Diversamente, il legislatore avrebbe dovuto indicare tutti i casi di legittima difesa astrattamente configurabili, ma è impossibile prevederli tutti e comunque sarebbe stato un elenco talmente lungo da riempire l’intero codice.
Tuttavia, tale indagine per me non è sufficiente, perché prima di essere un cittadino sono un uomo ed un figlio di Dio.
E’ certamente utile conoscere se ed in quali casi un giudice potrebbe condannarmi, ma per me è molto più importante sapere se, di fronte a Dio, sono colpevole oppure no.
E quindi, la mia indagine si è spostata sulla definizione di legittima difesa posta dalla Chiesa Cattolica, la quale ha l’aspirazione ad essere universale, pertanto non limitata al territorio italiano (come il nostro Codice Penale), e conseguentemente valida per ogni uomo di ogni epoca e di ogni latitudine.

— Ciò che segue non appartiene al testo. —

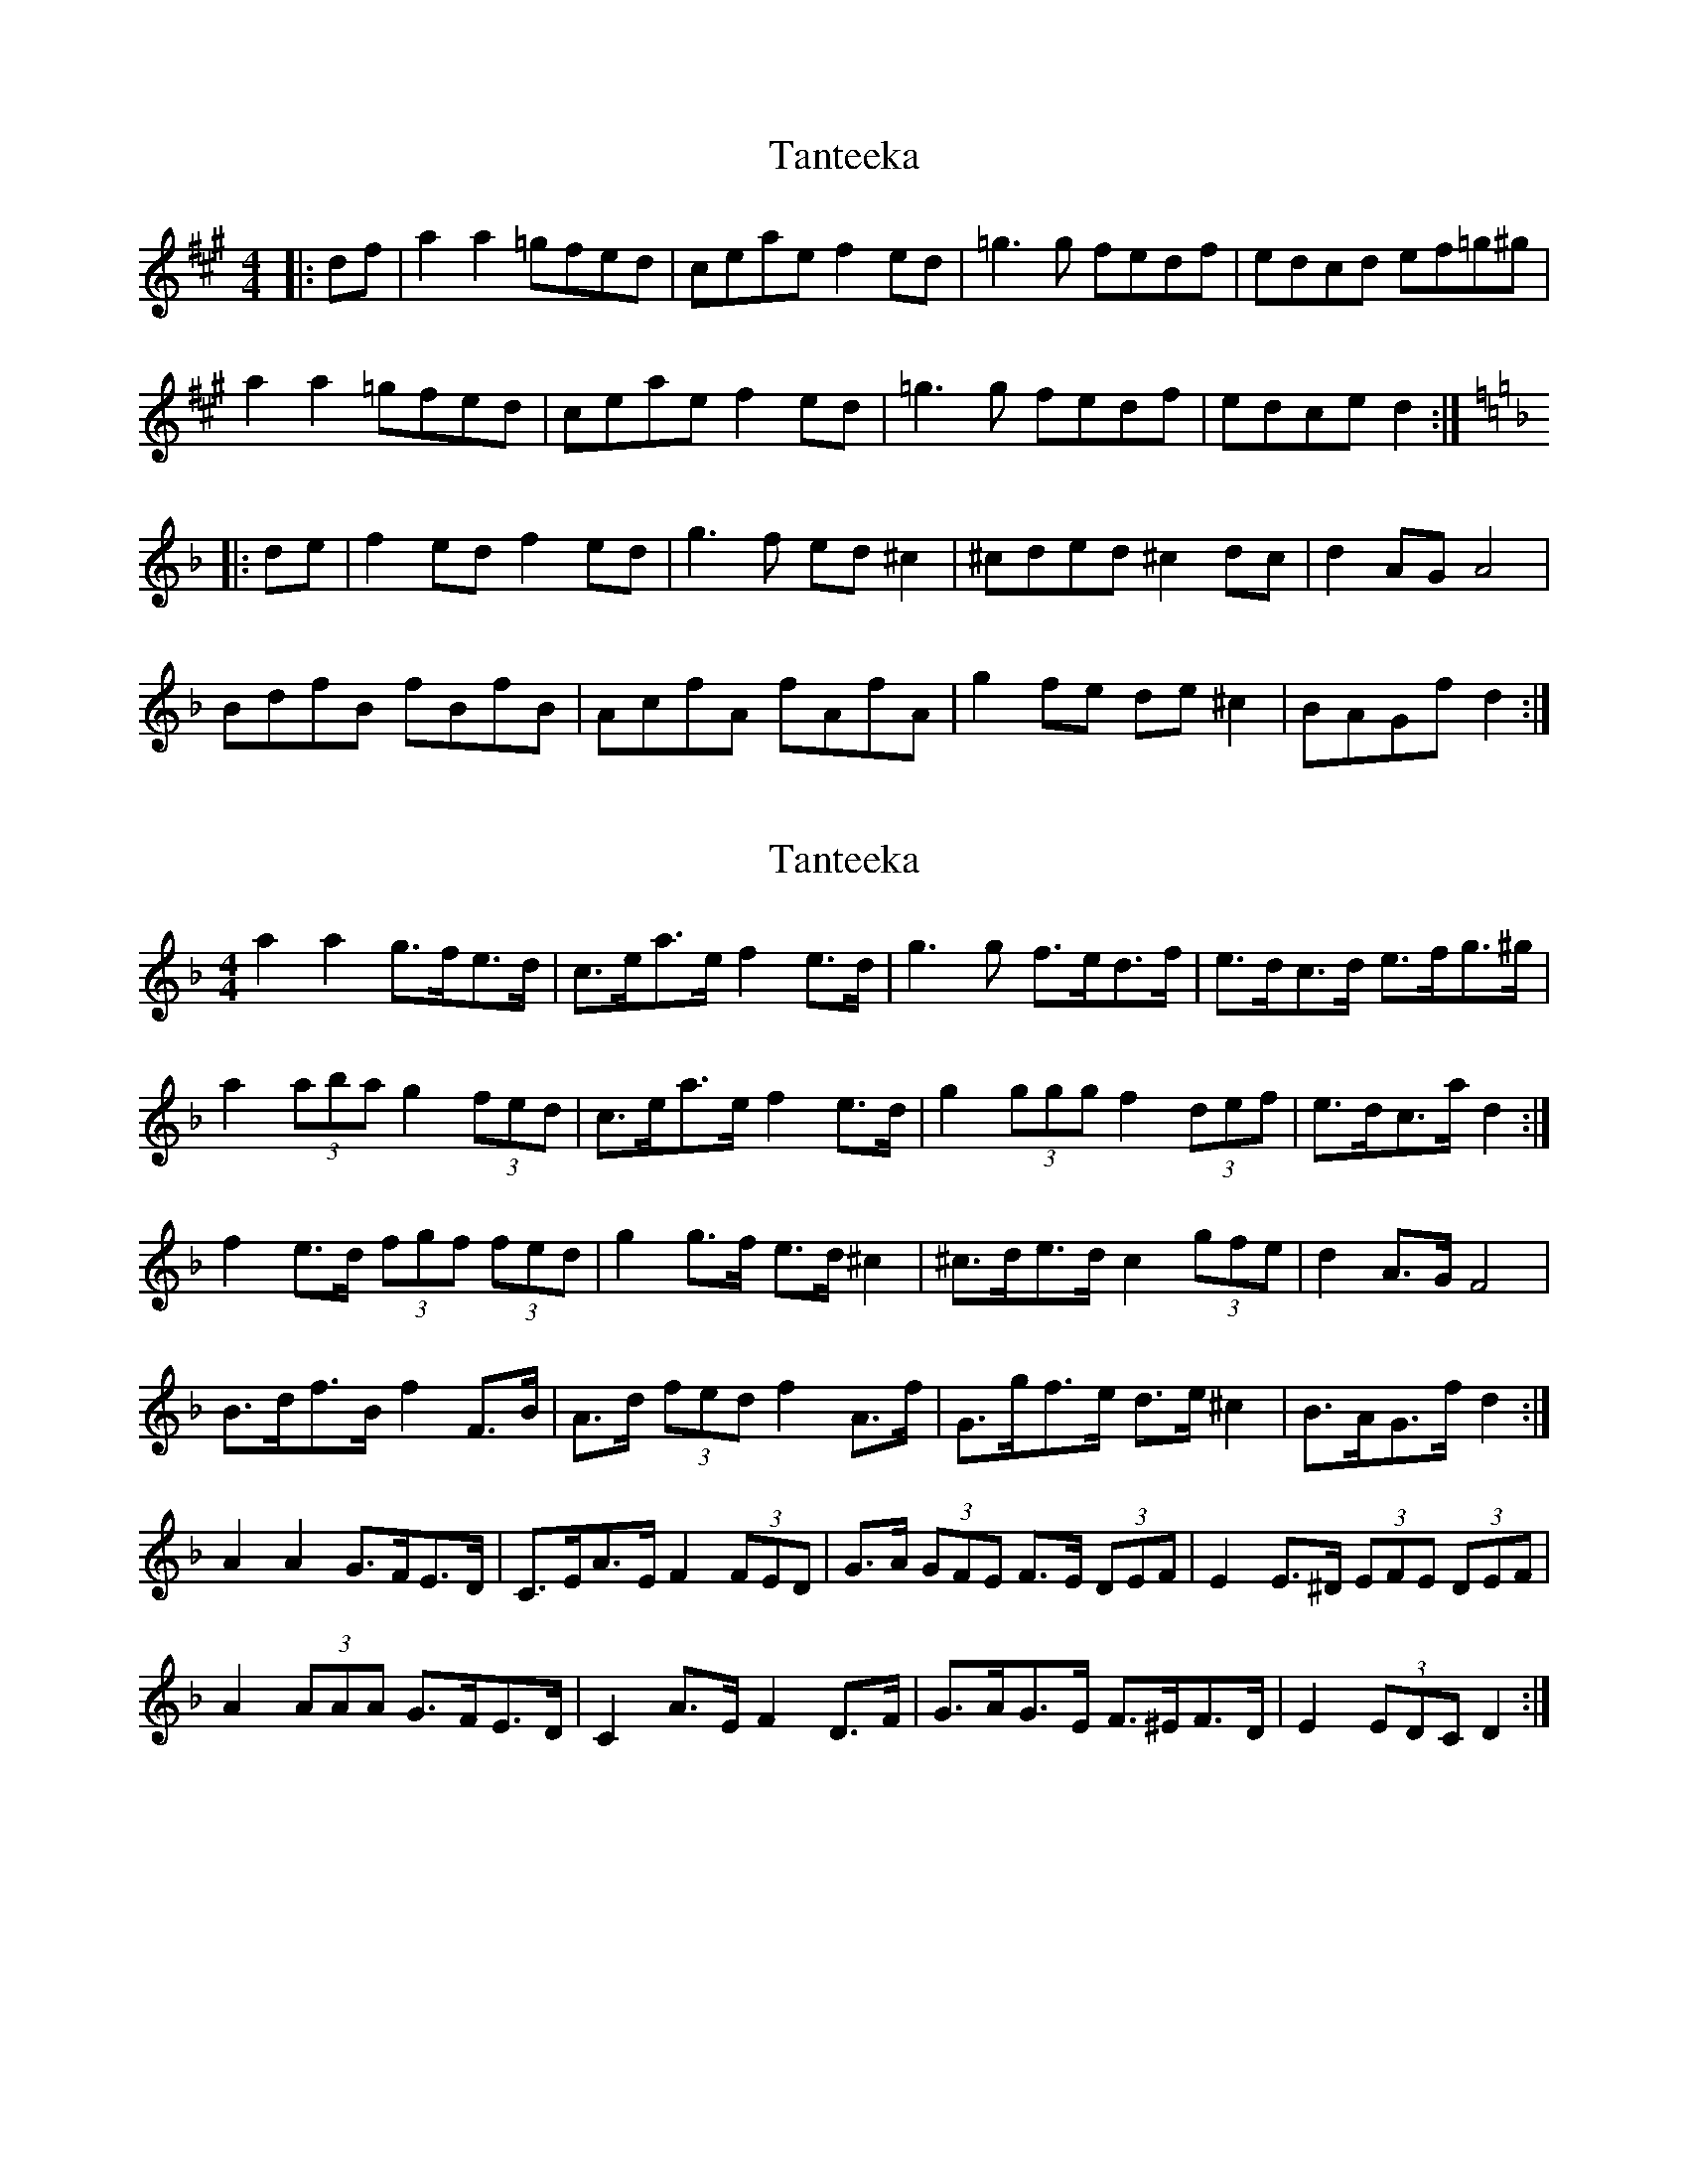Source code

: X: 1
T: Tanteeka
Z: MikkinNotts
S: https://thesession.org/tunes/2904#setting2904
R: reel
M: 4/4
L: 1/8
K: Amaj
|: df | a2 a2 =gfed | ceae f2 ed | =g3 g fedf | edcd ef=g^g|
a2 a2 =gfed | ceae f2 ed | =g3 g fedf | edce d2 :|
K:F
|: de | f2 ed f2 ed | g3 f ed ^c2 | ^cded ^c2 dc | d2 AG A4|
BdfB fBfB | AcfA fAfA | g2 fe de ^c2 | BAGf d2 :|
X: 2
T: Tanteeka
Z: ceolachan
S: https://thesession.org/tunes/2904#setting16093
R: reel
M: 4/4
L: 1/8
K: Dmin
a2 a2 g>fe>d | c>ea>e f2 e>d | g3 g f>ed>f | e>dc>d e>fg>^g |a2 (3aba g2 (3fed | c>ea>e f2 e>d | g2 (3ggg f2 (3def | e>dc>a d2 :|f2 e>d (3fgf (3fed | g2 g>f e>d ^c2 | ^c>de>d c2 (3gfe | d2 A>G F4 |B>df>B f2 F>B | A>d (3fed f2 A>f | G>gf>e d>e ^c2 | B>AG>f d2 :|A2 A2 G>FE>D | C>EA>E F2 (3FED | G>A (3GFE F>E (3DEF | E2 E>^D (3EFE (3DEF | A2 (3AAA G>FE>D | C2 A>E F2 D>F | G>AG>E F>^EF>D | E2 (3EDC D2 :|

La Chiesa espressamente pone un principio fondamentale: l’amore verso sé stessi e la difesa della propria vita viene prima di tutto il resto (anche e soprattutto prima dell’amore verso gli altri).
Di conseguenza, chi difende la propria vita dall’aggressione altrui, non si rende colpevole di omicidio (nel caso in cui uccidesse a sua volta il proprio aggressore) o lesioni (nel caso in cui lo ferisse).
Anche qui, come nel Codice Penale italiano, è fondamentale che la reazione sia proporzionata all’offesa, infatti: “se uno nel difendere la propria vita usa maggior violenza del necessario, il suo atto è illecito. Se invece reagisce con moderazione, allora la difesa è lecita. E non è necessario per la salvezza dell’anima che uno rinunzi alla legittima difesa per evitare l’uccisione di altri: poiché un uomo è tenuto di più a provvedere alla propria vita che alla vita altrui (San Tommaso d’Aquino e Catechismo della Chiesa Cattolica).”
E’ chiaro: l’anima è salva nel caso in cui tu uccida qualcuno che voglia togliere la vita a te o a qualcun altro, purchè, ovviamente, la violenza utilizzata non sia maggiore di quella necessaria a vincere l’aggressore.
Un secondo principio viene affermato: chi è responsabile per la vita altrui (come ad esempio lo Stato, che viene indicato esplicitamente quale soggetto avente tale onere), ha un vero e proprio dovere di difendere la vita dei suoi protetti.
Non solo, ha anche il dovere di contenere il “diffondersi di comportamenti lesivi dell’uomo e delle regole fondamentali della convivenza (Catechismo della Chiesa Cattolica)”, proprio perché la difesa della vita è al primo posto nella scala dei valori.
Anche qui, come nel Codice Penale, non viene indicata una linea di demarcazione che separa i comportamenti leciti da quelli illeciti, ma vengono forniti una serie di canoni interpretativi affinchè si possa giudicare correttamente una condotta.
Alla luce di quanto scritto, ognuno potrà farsi la sua idea di quale sia il limite oltre il quale la difesa legittima si trasforma in vendetta.
Ritengo che non esista una risposta univoca per ogni caso e che tutti, in coscienza, sappiano quando la propria reazione sia stata obbligata e proporzionata all’offesa, oppure sia il frutto di un sentimento di rivalsa per un’ingiustizia subita, indipendentemente dall’eventuale giudizio della magistratura.
Ma attenzione, essere consapevoli di ciò, non corrisponde ad essere pentiti di aver travalicato la legittima difesa, provocando un ingiusto danno all’altro: se sono cosciente di aver agito per vendetta, non significa che sia pentito di averlo fatto, né la possibile assoluzione di un giudice che ritenga che io abbia agito per legittima difesa mi potrebbe assolvere davanti a Dio, se fossi cosciente di aver agito per ritorsione e per di più ritenessi giusto averlo fatto.
Un’ultima riflessione: mi sembra evidente che la definizione di legittima difesa della Chiesa Cattolica essenzialmente coincida con quella dello Stato italiano.
Tale fatto mi ha portato ad un’ulteriore considerazione che esula dal tema trattato, ma che reputo interessante e degna di essere approfondita: la sostanziale coincidenza tra le due definizioni costituisce la prova che il pensiero e la cultura cristiana (preesistenti) abbiano permeato e formato il pensiero, la cultura e la società occidentale moderna (o per lo meno italiana), costituendone le fondamenta, nonostante l’attuale laicità dello Stato.